The lady in red does a spell and Jon Snow morphs with his big dog Ghost and becomes like a werewolf . Stanis comes back to life as a white walker and has a satisfying career in childcare. The big tall chick reveals she was born with both male and female genitals and cuts her dick off and gives it to Theon who has fallen in love with Sansa but she doesn't like him .... in fact she doesn't like anything and re-dyes her hair black and goes full on Emo. 

Khaleesi joins up with yon barbarian tribe and infects them with her liberal wishy washy ideas and before they know it they are all into human rights and sword control. Since she is now famous she still doesn't get her baps out .... in real life that is another matter. Yeah yeah yeah I'll snort a line off yer norks if it shuts you the fuck up. 

To think, Seth MacFarlane tapped that, that's almost as bad as Sean Penn tapping Scarlett Johansson. Luckily Old Knudsen can departmentalize and get on with the job ... unless it's door handles, ach the germs. I'd never let a door handle do reverse cowgurl on me.

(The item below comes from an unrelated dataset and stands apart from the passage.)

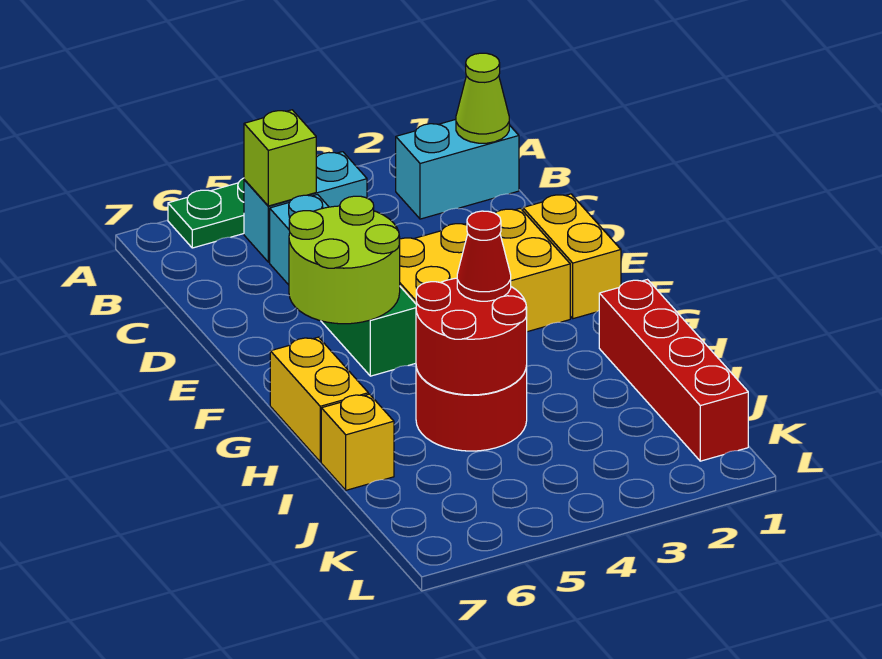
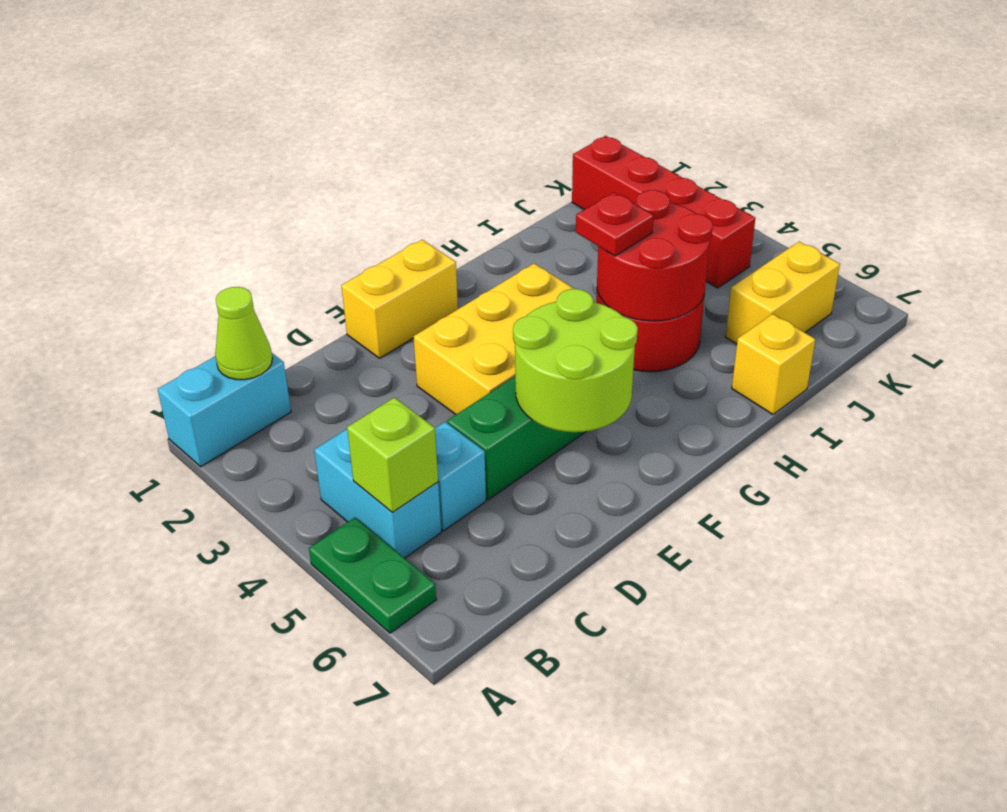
cyan brick B1:B2 level 1 -> cyan brick A1:B1 level 1
yellow brick E2:F4 level 1 -> yellow brick E3:G4 level 1
yellow brick G7:H7 level 1 -> yellow brick J6:K6 level 1
red brick H1:K1 level 1 -> red brick K1:K4 level 1
red cone H4 level 3 -> red plate H4 level 3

Arya who is now blind has to learn to be no one without vision. Since she is now 18 her character will often forget to tie up her blouse and will learn to love it doggy style but will not know who did it ..... aye like a party at Bill Cosby's hoose.  She ends up killing all the main characters because well she can't exactly see who she is swinging at.  Fat Sam still somehow manages to live though.

Gandalf will defeat the white walkers and since he is a beloved character he'll die pointlessly afterwards, probably slipping in the bath. 

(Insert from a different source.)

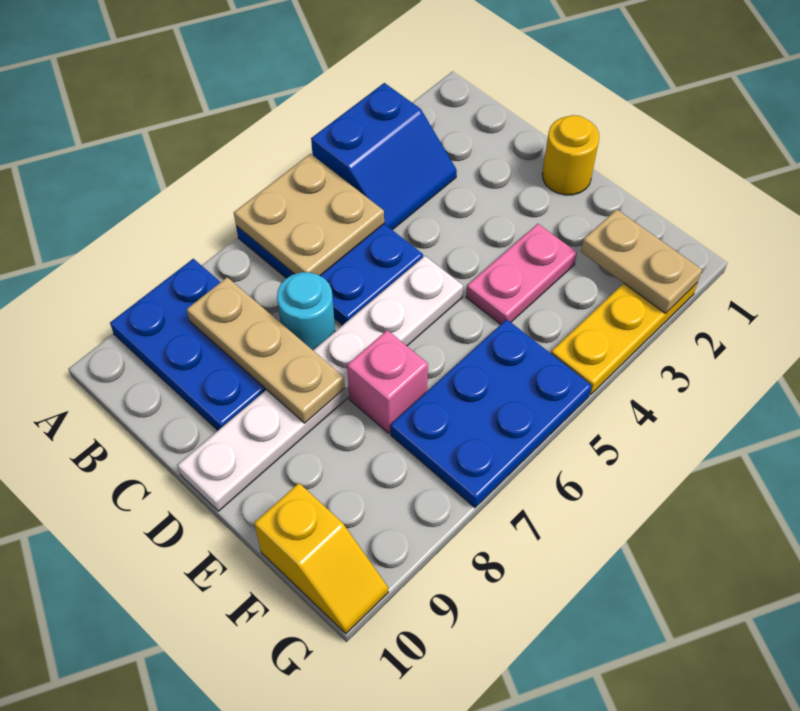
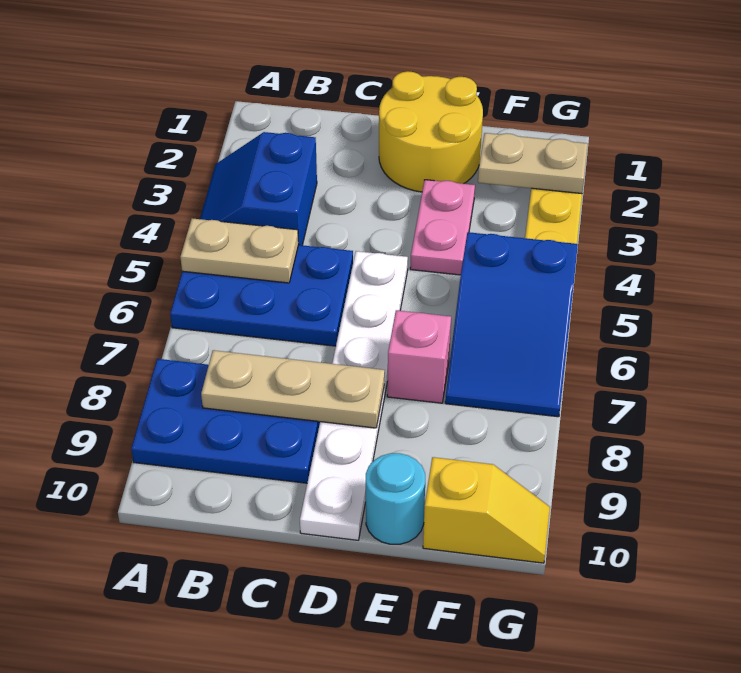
blue slope A3:B4 level 1 top A -> blue slope A3:B4 level 1 top B
tan plate A5:B6 level 2 -> tan plate A5:B5 level 2
cyan round brick C7 level 1 -> cyan round brick E10 level 1
yellow round brick D1 level 1 -> yellow round brick D1:E2 level 1
blue plate F5:G7 level 1 -> blue slope F5:G7 level 1 top 5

Peter Dinklage is leaving after this season for fear of being typecast, he'll be replaced by Henry Cavill who will be available then after the Superman movie flops. You can see Dinklage in the Hobbit stage show directed by Kevin Spacey ... Dinklage IS Bilbo.

Tyrion will become powerful when he trolls everyone in harshly worded letters while drunk and Roose Bolton will be reduced to tears and will give up the north. Ramsay goes into therapy and discovers that it's everyone else who is fucked in the head, not him.

I didn't know that the guy who plays Jamie Lannister actually had his hand removed for the role, he gets it put back on after every season. He doesn't mind the nerve damage if it means an honest performance .. what a guy. 

So yeah, pretty much what everyone has been expecting. Jon Snow is indeed in Belfast and doesn't mind that I liked his half brother Robb better. Soon you'll be seeing more of the cast up the duff and using body doubles to hide it ... Knudsen is cumming.